8. Direct production of use value by groups with commons-oriented business ecology
Customer community -> ecology of business producing marketable, scarce goods through a foundation on non profit basis -> consumer consumes. (Linux)

9. Direct production of use value by individuals with monetization of attention through proprietary platforms
Consumer -> (Intellectual) Product on a communal (proprietary) platform -> Cash -> Consumer (Web2.0)

10. Direct production of exchange value by groups: cooperative production
Consumer communities -> cooperative format of product -> cash -> consumer (Old model of producer cooperatives).

11. Direct production of exchange value by individuals
Consumer-> product distributed using local infrastructure for distributed production-> cash -> consumer (Ebay, a person designing something that operates a machine in a far off place to churn out the product)

Perhaps the most interesting aspect of these models is that they highlight the evolved forms of us trading our attention span. The ´evidence´ that the development won´t stop short at a simple attention span exchange is that marketers are finding their way into these models too. A poignant example is Facebook´s announcement last November of its advertising strategy, which allows targeted ads to be included in some of its applications. For instance, if you tell your friends about your purchases on Ebay, targeted ads will show up underneath the announcement. This is sad, because it involves a person´s life. It is also worrying because Facebook’s model is very clearly designed around garnering revenue ultimately through advertising. The popular platform had been going for a few years, building a critical mass of users first, before announcing just how it was going to ‘abuse’ them.

In some ways, the latest technology offers even more scope for these type of practices than older models did. Nevertheless, people’s direct involvement also gives them greater opportunity to object. Bauwens predicts a significant change in marketing practices ‘according to which pole is being addressed’. He believes that ‘we can expect the emergence of a new set of businesses and marketing agents, catering for the peer production polarity directly’. When this reality takes shape and gains ground we´ll have once again become defeated by powers that are, at the moment, defeatable.
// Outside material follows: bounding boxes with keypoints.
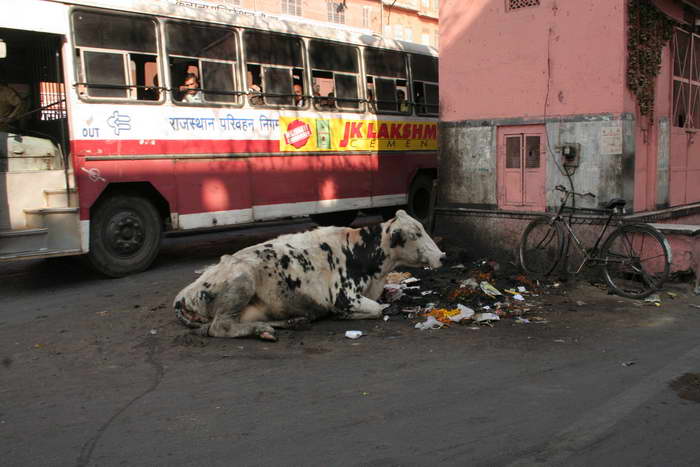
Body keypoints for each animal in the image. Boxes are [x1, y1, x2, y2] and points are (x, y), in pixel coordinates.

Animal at [175, 210, 446, 342]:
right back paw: (262, 330)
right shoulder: (344, 296)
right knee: (220, 326)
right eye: (416, 233)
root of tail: (183, 295)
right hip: (242, 280)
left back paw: (292, 322)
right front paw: (346, 316)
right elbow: (378, 309)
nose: (443, 257)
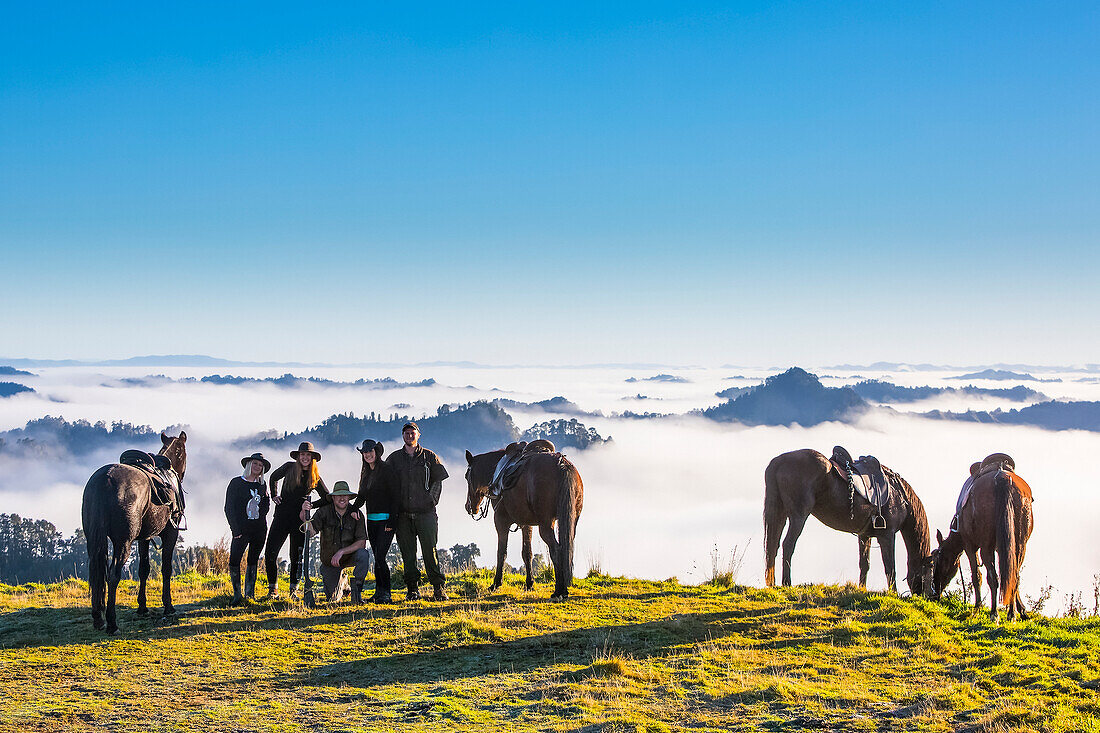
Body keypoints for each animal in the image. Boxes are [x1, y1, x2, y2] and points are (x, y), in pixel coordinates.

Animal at [81, 431, 188, 629]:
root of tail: (105, 479)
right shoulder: (171, 533)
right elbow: (166, 569)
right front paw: (168, 605)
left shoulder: (144, 538)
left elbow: (143, 569)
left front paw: (142, 607)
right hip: (123, 542)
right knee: (113, 576)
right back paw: (112, 622)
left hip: (94, 540)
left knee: (96, 574)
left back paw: (98, 618)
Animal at [464, 442, 585, 598]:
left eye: (466, 476)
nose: (469, 507)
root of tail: (562, 465)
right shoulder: (526, 524)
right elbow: (527, 553)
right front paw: (529, 583)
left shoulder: (501, 521)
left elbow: (501, 552)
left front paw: (496, 583)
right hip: (571, 521)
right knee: (565, 548)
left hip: (546, 525)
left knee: (557, 550)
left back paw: (559, 590)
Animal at [765, 444, 928, 594]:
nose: (929, 595)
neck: (899, 494)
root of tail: (778, 461)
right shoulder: (887, 535)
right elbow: (890, 566)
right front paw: (893, 593)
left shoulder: (864, 535)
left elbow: (865, 564)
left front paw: (862, 589)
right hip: (798, 516)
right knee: (788, 545)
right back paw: (787, 583)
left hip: (780, 514)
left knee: (773, 546)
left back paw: (773, 584)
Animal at [928, 460, 1029, 620]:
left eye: (939, 559)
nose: (935, 594)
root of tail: (1002, 476)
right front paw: (1021, 609)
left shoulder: (970, 545)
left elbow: (976, 576)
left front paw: (977, 607)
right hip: (1019, 545)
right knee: (1014, 576)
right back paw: (1011, 614)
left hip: (986, 547)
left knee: (992, 578)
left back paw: (994, 613)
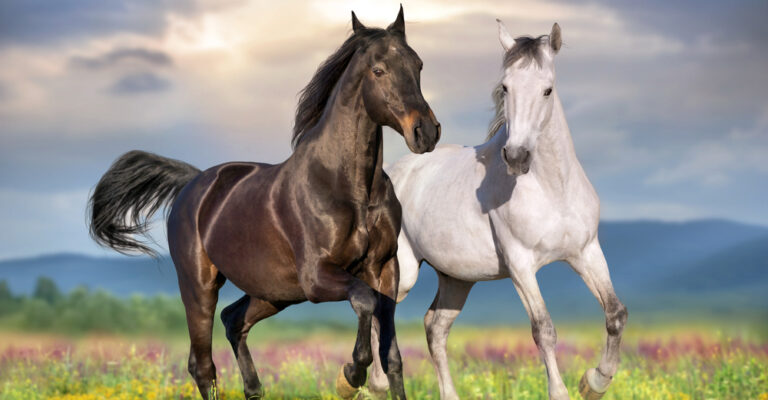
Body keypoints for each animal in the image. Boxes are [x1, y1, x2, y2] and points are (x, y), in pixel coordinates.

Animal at [87, 7, 440, 400]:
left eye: (418, 65)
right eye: (378, 70)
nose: (426, 132)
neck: (351, 189)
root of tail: (194, 183)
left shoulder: (384, 269)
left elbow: (391, 354)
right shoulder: (318, 276)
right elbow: (363, 302)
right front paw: (349, 375)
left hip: (274, 292)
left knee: (233, 321)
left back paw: (254, 388)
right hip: (199, 286)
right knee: (202, 364)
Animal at [366, 21, 627, 400]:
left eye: (548, 90)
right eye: (505, 87)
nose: (516, 156)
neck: (553, 189)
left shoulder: (586, 252)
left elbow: (615, 314)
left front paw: (594, 381)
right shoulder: (521, 264)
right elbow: (543, 329)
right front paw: (564, 391)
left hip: (457, 278)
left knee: (435, 327)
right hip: (405, 272)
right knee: (380, 312)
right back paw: (376, 383)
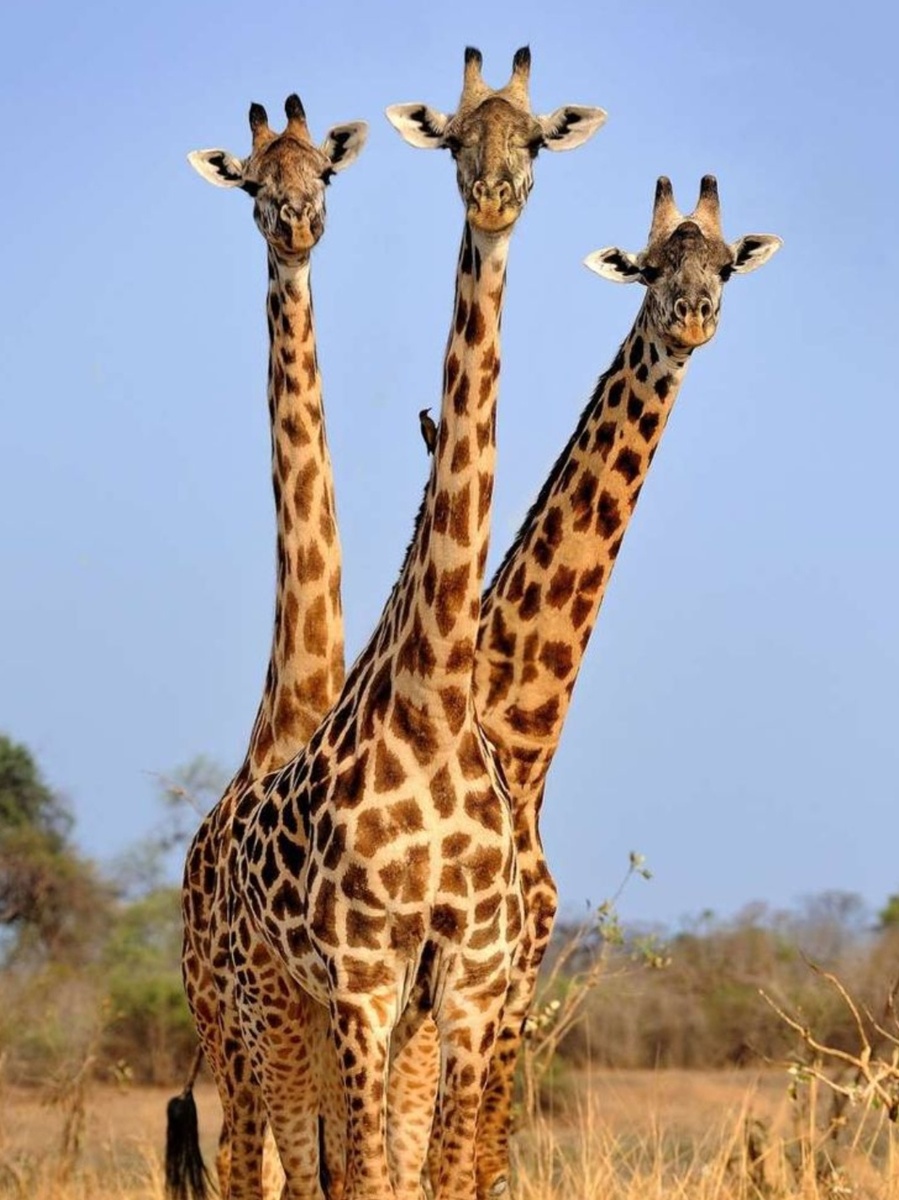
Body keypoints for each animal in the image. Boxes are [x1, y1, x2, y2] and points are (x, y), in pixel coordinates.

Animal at [220, 47, 605, 1200]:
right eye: (453, 141)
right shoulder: (362, 975)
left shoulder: (469, 983)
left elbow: (438, 1173)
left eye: (533, 141)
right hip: (268, 1003)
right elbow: (365, 1178)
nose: (495, 196)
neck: (436, 702)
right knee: (273, 1163)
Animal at [389, 173, 783, 1198]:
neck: (522, 737)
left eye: (723, 266)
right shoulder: (476, 970)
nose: (692, 316)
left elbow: (481, 1158)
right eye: (646, 269)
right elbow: (450, 1162)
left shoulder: (515, 970)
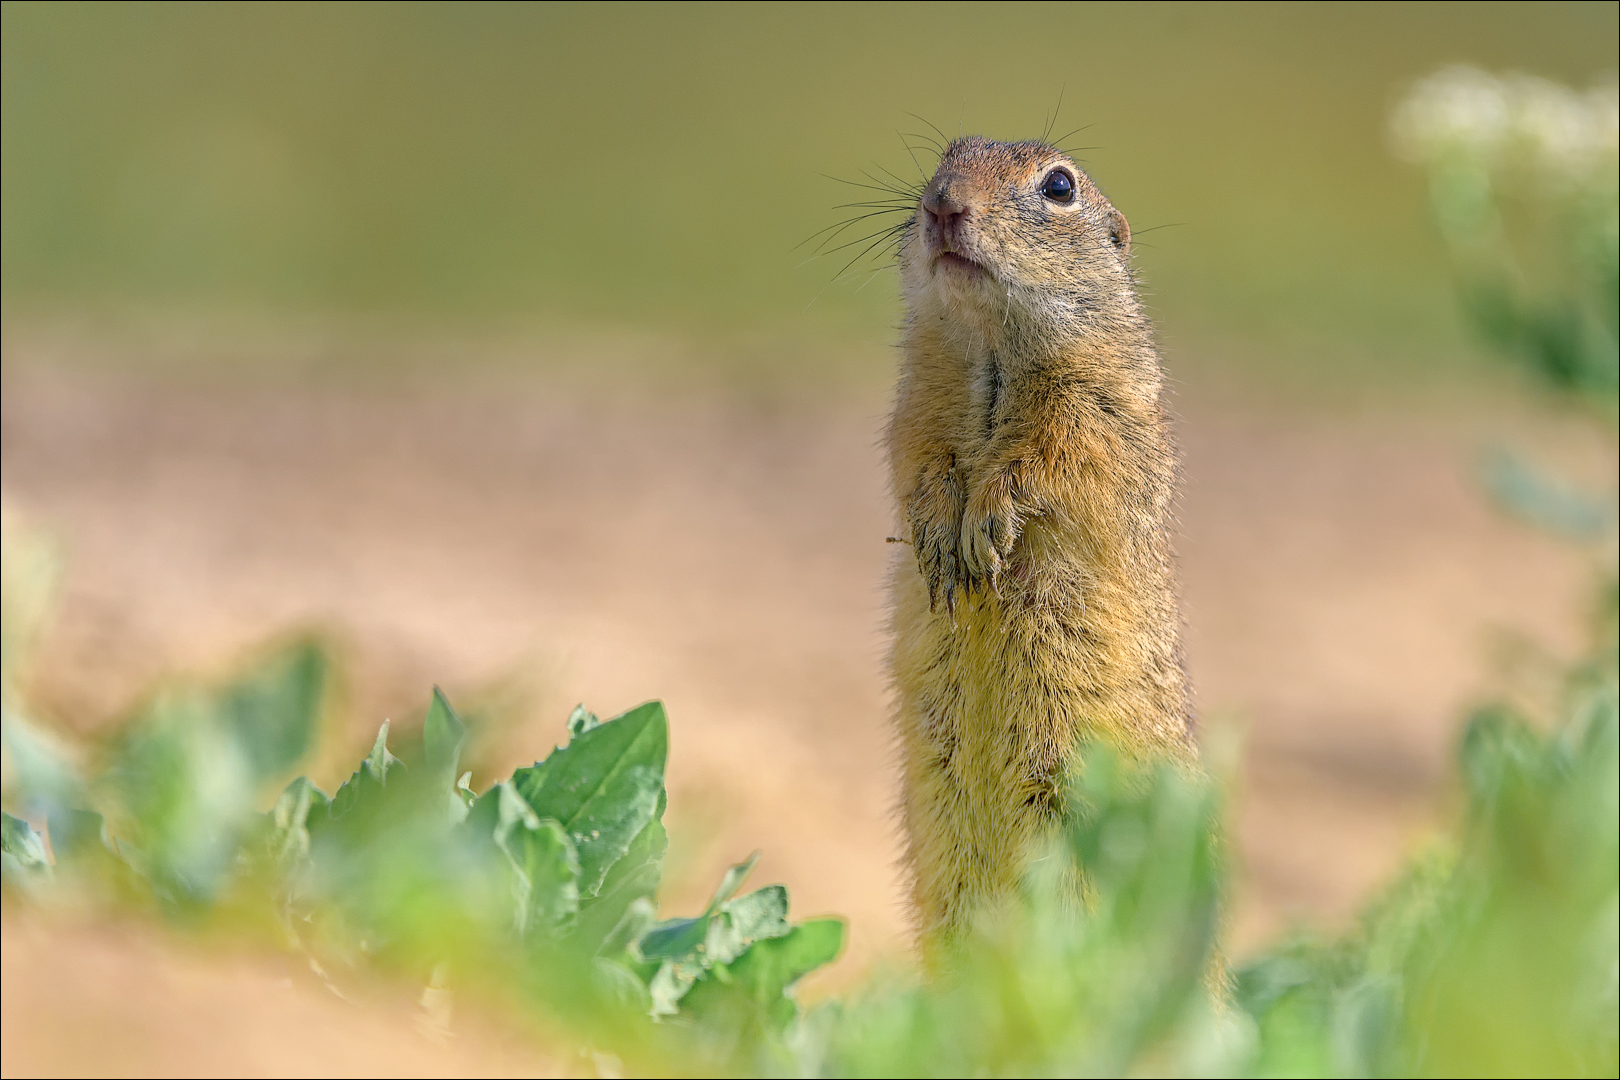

On an individual level we have a chance to go back to square one economically now. If you take into consideration how direct personal exchange as described by the last model in Bauwens´ list compares to the situation of our ancestors during the pre-technological period, you’ll see the parallels. In the pre-industrial stage, people confronted the objective world much like form confronts matter. Their labor tied the two together, which is the wholesome situation of humans themselves being the mediums, linking directly to their surroundings; humans linking form and matter.

This direct link was replaced when the market economy society started off. The price we paid for more wealth was a submerged individual under a more complex system. Ever since the market economy took off, the search for mediating factors uniting the human experience to their surroundings has flaundered.

Jeremy Shapiro, a Marcuse expert, says this is because people have always attempted to achieve a unification in the realm of thought and not in the tangible relation between form and matter. He sums up a list of dualisms that he says capture all experiences of human beings in Western cilivilization thus far; these are (aside from form and matter) universal and particular, man and nature, mind and body, labor and leisure and conscious and unconscious. Attempts to unify of the two sides were driven by the fact that the relationships of dualisms used to be structured vertically; the higher against the lower. The arrival on the scene of immersive technologies might mean that the different levels are eradicated. We are beginning to figure out ways of understanding this, which leads to wholesome behavior.

Just like the arts, man´s confrontation of nature from a survival motive is increasingly finding mediation that is to some degree perfect. A healthy interiority of the relationship between man and survival is established with the help of technological tools. This is what we are experiencing right now.